Just as in any other highly skilled profession, symphony orchestras compete for a small pool of talent, constantly striving to engage the very best in our field.
According to an August 2nd article on Philly.com, “Salaries for first-year lawyers at big firms in Philadelphia are topping out at $180,000 a year to keep pace with New York competitors.” Casey Ryan, a labor and employment partner at the prominent Philadelphia legal firm of Reed Smith, says that "For us it came down to investing in the strongest talent, both from a recruitment and a retainment standpoint.”
Closer to home, Drew McManus points out on his Adaptistration blog that “ According to the [Philadelphia Orchestra Association's Fiscal Year 2013 Federal tax] return, The Philadelphia Orchestra Association undertakes a thorough process to ensure that the executive compensation it pays to its top management officials and all of its officers and key employees of the Association is reasonable given the market in which the Association operates.”
Do the rules about attracting top talent apply to attorneys and Philadelphia Orchestra Association management, but not to world-class musicians?

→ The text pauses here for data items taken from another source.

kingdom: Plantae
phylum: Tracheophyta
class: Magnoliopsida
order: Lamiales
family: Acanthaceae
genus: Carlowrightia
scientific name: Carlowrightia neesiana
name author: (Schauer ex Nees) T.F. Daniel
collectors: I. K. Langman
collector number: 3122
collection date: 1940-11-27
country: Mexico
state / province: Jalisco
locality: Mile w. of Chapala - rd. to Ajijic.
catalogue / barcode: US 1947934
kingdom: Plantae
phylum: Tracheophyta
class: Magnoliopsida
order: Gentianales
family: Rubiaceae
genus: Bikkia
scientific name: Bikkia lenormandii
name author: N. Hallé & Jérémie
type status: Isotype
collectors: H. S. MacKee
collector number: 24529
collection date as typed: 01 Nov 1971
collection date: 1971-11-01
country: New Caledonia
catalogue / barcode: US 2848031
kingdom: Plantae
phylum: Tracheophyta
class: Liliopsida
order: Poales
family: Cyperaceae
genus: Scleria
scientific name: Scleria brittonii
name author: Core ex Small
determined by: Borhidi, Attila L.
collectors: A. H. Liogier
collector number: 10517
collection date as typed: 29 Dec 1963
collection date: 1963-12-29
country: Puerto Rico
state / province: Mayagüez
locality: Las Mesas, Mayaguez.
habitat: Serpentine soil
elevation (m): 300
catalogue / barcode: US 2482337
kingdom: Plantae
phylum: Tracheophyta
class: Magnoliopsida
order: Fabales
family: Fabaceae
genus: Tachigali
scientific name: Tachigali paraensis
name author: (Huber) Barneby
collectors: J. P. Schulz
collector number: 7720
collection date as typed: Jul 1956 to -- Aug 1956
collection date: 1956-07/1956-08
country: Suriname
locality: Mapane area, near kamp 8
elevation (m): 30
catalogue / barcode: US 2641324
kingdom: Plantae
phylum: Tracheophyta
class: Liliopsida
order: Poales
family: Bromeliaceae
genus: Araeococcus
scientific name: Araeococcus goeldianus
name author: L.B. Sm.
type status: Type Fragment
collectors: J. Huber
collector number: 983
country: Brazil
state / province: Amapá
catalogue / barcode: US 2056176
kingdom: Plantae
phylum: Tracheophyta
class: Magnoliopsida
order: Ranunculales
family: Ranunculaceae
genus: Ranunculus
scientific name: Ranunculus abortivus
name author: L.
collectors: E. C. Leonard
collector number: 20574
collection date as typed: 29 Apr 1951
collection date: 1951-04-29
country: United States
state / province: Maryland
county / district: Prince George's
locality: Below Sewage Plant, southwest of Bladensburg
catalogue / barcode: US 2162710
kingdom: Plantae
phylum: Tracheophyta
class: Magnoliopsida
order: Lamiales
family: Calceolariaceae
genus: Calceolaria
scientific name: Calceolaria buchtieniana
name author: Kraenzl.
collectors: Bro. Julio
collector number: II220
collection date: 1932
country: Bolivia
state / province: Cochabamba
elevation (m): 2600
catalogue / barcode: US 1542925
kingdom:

Does it matter to us that last season our base salary was more than 18 percent less than the Boston Symphony, and over 24 percent less than that of the San Francisco Symphony? Yes, it does.
In order for us to remain a great orchestra, we must be able to attract and retain the best players. If a talented musician has to decide between auditioning for Philadelphia or Boston or San Francisco, which orchestra will they choose?
We can no longer remain silent while we continue in a downward spiral. This is no time for business as usual. More than four years after the Philadelphia Orchestra emerged from bankruptcy, we are still waiting for a positive sign, a real indication from the Association that it intends to restore us to our proper position in the symphonic world. This strike is a step we take with the greatest reluctance, only after all other methods have failed us.
The City of Philadelphia, the United States, and the world deserve live classical music of the highest artistic standards, a tradition which we have upheld for over a century.
Choon-Jin Chang, Principal Viola of the Philadelphia Orchestra, shares his thoughts about why we have decided to continue with our plans to hold viola auditions despite the strike:
"In consultation with our Members Committee, the audition committee and I have decided to continue with the ongoing Viola auditions tomorrow although the members of the orchestra voted to go on strike. We wish to honor all the candidates who spent their endless energy and time to prepare to audition for our famed Viola section, and hope to welcome one of these wonderful musicians to our Orchestra when we return to the stage."